With NC Zoo ready to add the animals of Asia to its lineup, governor seeks new funds
Gov. Roy Cooper’s proposed budget would keep the N.C. Zoo on track to open its first new continent area since 1994, funding 50 full-time positions to staff Asia in time for the planned 2026 debut.
The governor’s budget also would give the zoo money to take down its old aviary building and design a replacement, and would provide funds for state parks to hire staff needed to keep up with the bigger crowds that came with the pandemic.
“It’s exciting,” said Reid Wilson, secretary of the state Department of Natural and Cultural Resources, who visited the zoo outside Asheboro recently to see progress on the new section.
“I think everybody in North Carolina who has been to this zoo loves it,” Wilson said. “It’s the world’s largest natural-habitat zoo. But to go from two continents — Africa and North America — adding Asia, is just going to make it that much more special.
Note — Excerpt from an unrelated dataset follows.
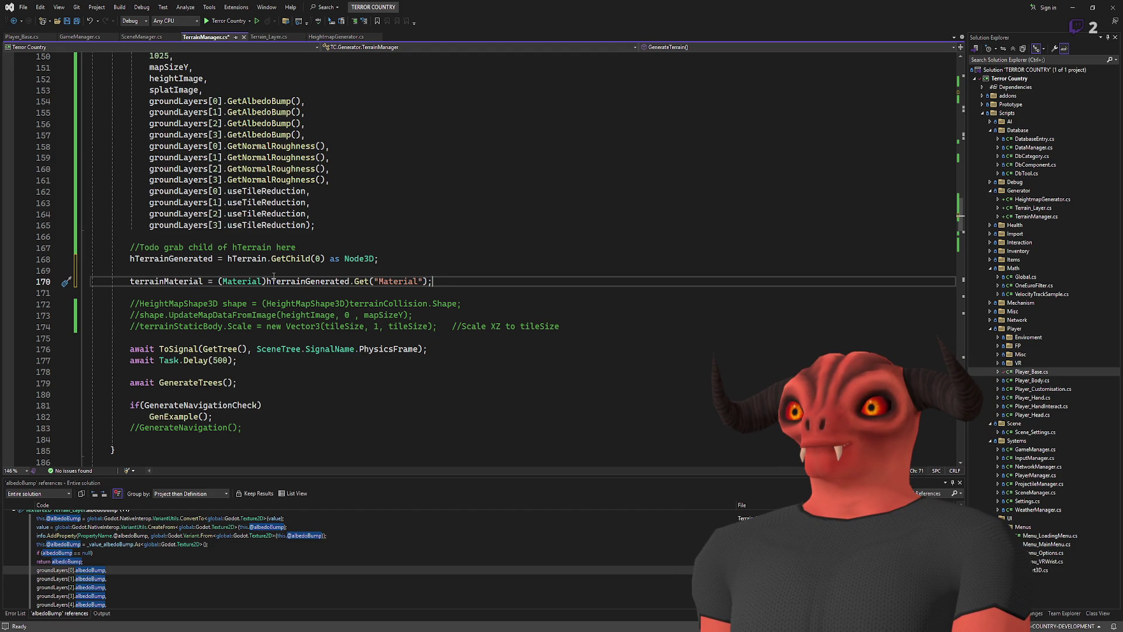
- Save TerrainManager.cs and build the .NET project in Godot
scroll(274, 276, down, 1)
drag(267, 247, 500, 241)
click(307, 247)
School groups and families will be able to see a whole different array of animals that will just enliven the experience and provide more fun and education for people who go to see it.”
The original plan for the zoo when it was conceived in the 1960s and ‘70s included sections in the park featuring animals and plants from all seven continents and the four oceans.
Africa opened first in 1980, with elephants, gorillas, lions and zebras.
North America followed in 1994, with polar bears, black bears, grizzlies and red wolves. In all, the zoo presently houses more than 1,700 animals.
When state legislators repeatedly failed to fund big additional continents, the zoo scaled back, developing sections with smaller footprints that designers say still will have a big impact on visitors.
Asia is the first of those.
Now expected to open sometime in 2026, Asia will cover 10 acres, about a fourth the size of just the Watani Grasslands Habitat in the Africa section, home to elephants, antelope, gazelles, rhinos, waterbucks, ostriches and greater kudu.
Asia will have tigers, Komodo dragons, Visayan warty pigs, Asian small-clawed otters, red-crowned cranes, wrinkled hornbills, king cobras, white-cheeked gibbons and Chinese giant salamanders.
Guests will be able to walk above the tiger exhibit or watch the big cats from a 300-seat indoor cafe.
Cooper’s budget proposal includes more than $4.8 million in recurring funds and $1.4 million in non-recurring funds to cover the hiring of 50 full-time positions. Wilson said the money would be used for staff throughout the Asia exhibit, including customer service people, veterinarians, zookeepers, horticulturalists and maintenance staff.
Wilson said it’s likely that as the opening grows closer, additional positions above those 50 will be needed.
The N.C. Zoo is one of the state’s top tourist attractions, topping 1 million annual visitors for the first time last year.
Trying again for aviary money
Besides its charismatic animals such as gorillas, lions, elephants and bears, one of the park’s favored features was its Forest Aviary, which opened in 1982 and had to be permanently closed in April 2022. Accumulated damage to the building had reached a point where it would not be possible to make repairs, inspections showed.
Cooper asked for $5 million from the legislature last year to demolish the building and design a new one on a site in the park that suffers less erosion. The money didn’t come.
This year’s ask is for $6 million to do the same work.
Also in the governor’s budget are requests for the Department of Natural and Cultural Resources to get:
▪ $291,493 for five full-time positions to staff the new Dueling Dinosaurs exhibit at the Museum of Natural Sciences;
▪ $25 million for the Great Trails State Fund, money that will match federal funds and accelerate investment-ready projects in an effort to eventually connect all 100 counties of the state by trails.
▪ Money for capital improvements at several state parks and more than $10 million for 44 full-time positions at state parks across the state, including Umstead and Eno River in the Triangle. Wilson said the additional staff are needed because of increased visitation in the parks, especially since the COVID-19 pandemic.